Restricting this to a natural spline means we'll constrain $\beta_2 = \beta_3 = 0$ which frees up 2 DoF, and we'll need the coefficients of $x^3$ and $x^2$ to be zero when every basis is active, so this further frees up two DoF meaning there are now $K$ DoF. 
In interpolation problems and smoothing splines I think this is the right way to account for DoFs, because we have every point as a knot so there aren't separate boundary knots from $x_\min$ and $x_\max$. 
But if we are always thinking of the $\xi_j$ as interior knots then we would have two more regions where the spline in changing. This is where setting $\xi_0 = x_\min$ and $\xi_{K+1} = x_\max$ makes sense and really we now have $K+2$ knots and therefore the full cubic spline has $K+6$ DoF and the natural spline has $K+2$. 
In Figure 7.5 of Introduction to Statistical Learning (in the question you linked) we can tell that they are using the $K+2$ DoF version because the spline is nonlinear on all of $[x_\min, x_\max]$, rather than just on $[\xi_1, \xi_3]$. 

To answer the exact question: I can't tell which formulation they want but I think $6$ is more likely correct. 
For a spline that is not interpolating or smoothing, which you have here, I think having $\xi_1$ and $\xi_K$ as interior knots makes sense so the $K+2 = 6$ answer makes sense.

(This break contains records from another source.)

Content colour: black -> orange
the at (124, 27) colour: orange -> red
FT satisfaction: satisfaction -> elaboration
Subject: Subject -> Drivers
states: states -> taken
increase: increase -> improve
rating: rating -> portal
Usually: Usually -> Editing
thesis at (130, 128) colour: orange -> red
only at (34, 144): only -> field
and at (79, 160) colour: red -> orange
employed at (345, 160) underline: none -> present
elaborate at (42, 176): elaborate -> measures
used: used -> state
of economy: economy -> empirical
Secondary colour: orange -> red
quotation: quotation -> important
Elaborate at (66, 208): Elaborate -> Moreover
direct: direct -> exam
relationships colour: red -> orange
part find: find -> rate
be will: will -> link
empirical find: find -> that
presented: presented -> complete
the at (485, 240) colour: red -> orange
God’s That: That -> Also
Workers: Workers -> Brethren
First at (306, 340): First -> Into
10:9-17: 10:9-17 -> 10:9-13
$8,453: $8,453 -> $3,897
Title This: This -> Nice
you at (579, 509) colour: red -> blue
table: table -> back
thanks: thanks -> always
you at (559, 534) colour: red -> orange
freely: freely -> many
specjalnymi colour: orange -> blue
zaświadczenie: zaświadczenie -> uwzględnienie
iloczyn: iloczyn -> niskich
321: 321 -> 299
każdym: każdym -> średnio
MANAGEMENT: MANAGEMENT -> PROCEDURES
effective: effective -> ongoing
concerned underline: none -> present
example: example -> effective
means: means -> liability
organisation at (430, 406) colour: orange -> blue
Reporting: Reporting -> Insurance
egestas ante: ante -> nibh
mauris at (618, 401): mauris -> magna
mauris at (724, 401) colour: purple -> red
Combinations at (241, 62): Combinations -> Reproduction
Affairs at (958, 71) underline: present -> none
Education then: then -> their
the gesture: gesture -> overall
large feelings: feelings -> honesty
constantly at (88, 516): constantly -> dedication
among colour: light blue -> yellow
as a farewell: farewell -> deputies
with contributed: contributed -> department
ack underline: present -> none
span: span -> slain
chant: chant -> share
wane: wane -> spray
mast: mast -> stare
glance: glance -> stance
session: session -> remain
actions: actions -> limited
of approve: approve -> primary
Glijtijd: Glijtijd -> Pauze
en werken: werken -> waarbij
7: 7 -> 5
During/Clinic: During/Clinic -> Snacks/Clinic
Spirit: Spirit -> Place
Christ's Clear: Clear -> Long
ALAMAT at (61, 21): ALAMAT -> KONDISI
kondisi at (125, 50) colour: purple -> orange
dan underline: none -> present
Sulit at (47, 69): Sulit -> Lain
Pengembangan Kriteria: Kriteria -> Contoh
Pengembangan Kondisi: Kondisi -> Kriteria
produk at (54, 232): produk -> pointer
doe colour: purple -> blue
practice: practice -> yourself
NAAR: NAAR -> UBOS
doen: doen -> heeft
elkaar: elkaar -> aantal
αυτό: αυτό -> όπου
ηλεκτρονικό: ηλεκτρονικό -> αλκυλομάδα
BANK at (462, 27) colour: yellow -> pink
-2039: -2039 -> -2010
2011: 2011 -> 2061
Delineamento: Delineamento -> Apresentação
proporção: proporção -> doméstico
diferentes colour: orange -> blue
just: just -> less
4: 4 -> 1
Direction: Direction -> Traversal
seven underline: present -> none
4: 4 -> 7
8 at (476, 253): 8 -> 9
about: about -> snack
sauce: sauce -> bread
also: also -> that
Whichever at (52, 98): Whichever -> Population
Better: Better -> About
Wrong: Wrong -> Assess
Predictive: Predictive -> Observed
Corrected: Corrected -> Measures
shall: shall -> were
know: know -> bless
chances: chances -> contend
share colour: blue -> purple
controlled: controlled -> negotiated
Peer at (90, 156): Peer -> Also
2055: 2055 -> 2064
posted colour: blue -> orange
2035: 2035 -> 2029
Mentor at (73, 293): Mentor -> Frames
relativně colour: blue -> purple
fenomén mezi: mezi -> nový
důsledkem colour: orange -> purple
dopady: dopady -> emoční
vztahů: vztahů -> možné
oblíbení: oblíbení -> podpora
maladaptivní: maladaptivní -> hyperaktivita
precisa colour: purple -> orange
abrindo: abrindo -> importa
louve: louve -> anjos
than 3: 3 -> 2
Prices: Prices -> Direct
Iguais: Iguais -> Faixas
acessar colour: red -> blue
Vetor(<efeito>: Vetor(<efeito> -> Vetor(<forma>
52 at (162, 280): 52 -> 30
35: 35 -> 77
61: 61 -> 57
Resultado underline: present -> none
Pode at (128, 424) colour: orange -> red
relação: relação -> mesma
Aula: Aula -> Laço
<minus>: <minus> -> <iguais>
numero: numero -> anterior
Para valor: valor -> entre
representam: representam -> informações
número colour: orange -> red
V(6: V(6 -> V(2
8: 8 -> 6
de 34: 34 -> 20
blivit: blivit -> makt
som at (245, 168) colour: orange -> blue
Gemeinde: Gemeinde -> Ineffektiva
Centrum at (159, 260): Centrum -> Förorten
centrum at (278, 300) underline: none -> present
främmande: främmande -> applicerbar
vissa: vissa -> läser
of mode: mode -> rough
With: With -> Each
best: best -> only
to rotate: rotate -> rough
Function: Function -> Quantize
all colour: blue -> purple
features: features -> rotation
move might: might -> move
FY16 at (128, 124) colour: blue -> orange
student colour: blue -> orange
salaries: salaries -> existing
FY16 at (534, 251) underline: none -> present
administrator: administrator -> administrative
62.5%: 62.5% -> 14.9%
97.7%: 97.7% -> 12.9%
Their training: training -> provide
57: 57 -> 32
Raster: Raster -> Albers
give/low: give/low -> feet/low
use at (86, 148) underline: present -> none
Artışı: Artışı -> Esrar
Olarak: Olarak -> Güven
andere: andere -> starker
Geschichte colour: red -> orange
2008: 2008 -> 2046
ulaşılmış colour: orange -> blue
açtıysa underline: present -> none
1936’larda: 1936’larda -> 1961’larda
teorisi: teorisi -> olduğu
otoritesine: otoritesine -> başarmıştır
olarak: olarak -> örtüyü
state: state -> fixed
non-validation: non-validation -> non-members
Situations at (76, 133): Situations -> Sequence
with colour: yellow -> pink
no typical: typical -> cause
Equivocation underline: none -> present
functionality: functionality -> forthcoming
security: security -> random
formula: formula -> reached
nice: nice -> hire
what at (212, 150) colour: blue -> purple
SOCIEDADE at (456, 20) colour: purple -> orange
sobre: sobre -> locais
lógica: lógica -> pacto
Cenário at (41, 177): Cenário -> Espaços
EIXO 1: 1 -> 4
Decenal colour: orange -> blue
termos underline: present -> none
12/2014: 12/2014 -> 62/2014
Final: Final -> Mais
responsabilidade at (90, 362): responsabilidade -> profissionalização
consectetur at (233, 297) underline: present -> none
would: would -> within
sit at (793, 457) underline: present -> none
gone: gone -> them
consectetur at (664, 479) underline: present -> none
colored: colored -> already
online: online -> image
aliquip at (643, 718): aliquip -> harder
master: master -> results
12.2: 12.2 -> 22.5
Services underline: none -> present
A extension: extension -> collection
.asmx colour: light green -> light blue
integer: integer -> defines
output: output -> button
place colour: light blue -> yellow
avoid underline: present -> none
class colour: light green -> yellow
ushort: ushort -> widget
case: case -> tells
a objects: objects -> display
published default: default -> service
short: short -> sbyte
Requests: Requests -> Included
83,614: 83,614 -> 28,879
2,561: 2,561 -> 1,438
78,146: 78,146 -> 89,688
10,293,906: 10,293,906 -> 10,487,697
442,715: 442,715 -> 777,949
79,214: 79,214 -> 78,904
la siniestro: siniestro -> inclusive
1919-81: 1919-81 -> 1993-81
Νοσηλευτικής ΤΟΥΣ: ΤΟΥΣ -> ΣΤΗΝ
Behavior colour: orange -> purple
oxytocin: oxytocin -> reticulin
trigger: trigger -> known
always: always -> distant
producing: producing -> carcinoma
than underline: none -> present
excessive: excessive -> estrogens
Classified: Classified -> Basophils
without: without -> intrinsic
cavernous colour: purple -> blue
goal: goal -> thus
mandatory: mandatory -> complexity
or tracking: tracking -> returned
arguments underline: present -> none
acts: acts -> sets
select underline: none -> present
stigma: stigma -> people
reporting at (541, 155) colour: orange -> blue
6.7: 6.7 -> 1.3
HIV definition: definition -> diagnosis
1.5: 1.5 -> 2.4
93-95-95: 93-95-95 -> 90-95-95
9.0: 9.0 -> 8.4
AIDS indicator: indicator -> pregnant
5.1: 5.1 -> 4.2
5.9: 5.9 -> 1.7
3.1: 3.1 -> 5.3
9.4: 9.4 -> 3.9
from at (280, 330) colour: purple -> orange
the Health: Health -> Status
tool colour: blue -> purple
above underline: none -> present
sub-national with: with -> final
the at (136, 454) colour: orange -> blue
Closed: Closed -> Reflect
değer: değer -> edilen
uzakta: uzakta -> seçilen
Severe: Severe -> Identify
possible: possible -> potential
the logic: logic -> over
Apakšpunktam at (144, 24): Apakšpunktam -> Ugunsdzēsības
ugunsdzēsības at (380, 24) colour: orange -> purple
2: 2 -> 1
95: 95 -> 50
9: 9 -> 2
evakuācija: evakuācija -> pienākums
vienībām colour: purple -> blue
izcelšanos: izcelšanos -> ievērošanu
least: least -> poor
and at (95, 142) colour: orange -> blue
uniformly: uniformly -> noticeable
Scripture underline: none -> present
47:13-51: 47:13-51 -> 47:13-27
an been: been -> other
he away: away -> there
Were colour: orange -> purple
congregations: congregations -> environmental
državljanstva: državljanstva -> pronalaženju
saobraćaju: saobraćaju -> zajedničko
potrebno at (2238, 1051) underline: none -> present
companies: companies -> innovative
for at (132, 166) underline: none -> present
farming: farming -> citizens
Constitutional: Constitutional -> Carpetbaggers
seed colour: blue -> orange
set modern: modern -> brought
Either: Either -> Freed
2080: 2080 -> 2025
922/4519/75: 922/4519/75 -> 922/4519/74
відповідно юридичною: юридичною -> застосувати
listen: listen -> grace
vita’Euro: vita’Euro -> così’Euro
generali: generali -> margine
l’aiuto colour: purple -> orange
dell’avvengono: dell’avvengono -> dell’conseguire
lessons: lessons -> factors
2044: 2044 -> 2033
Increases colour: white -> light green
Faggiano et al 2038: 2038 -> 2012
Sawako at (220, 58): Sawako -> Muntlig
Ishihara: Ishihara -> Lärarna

But in the exact wording of the question they say "the curve before the first knot and after the last knot will be linear". If they mean out of the four given knots, then that means an answer of $K=4$ is correct, but I'm guessing they worded this poorly and are thinking of $x_\min$ and $x_\max$ as the first and last knots respectively, so even though at face value this suggests an answer of $4$, with this boundary knot inclusion then again the answer is $6$.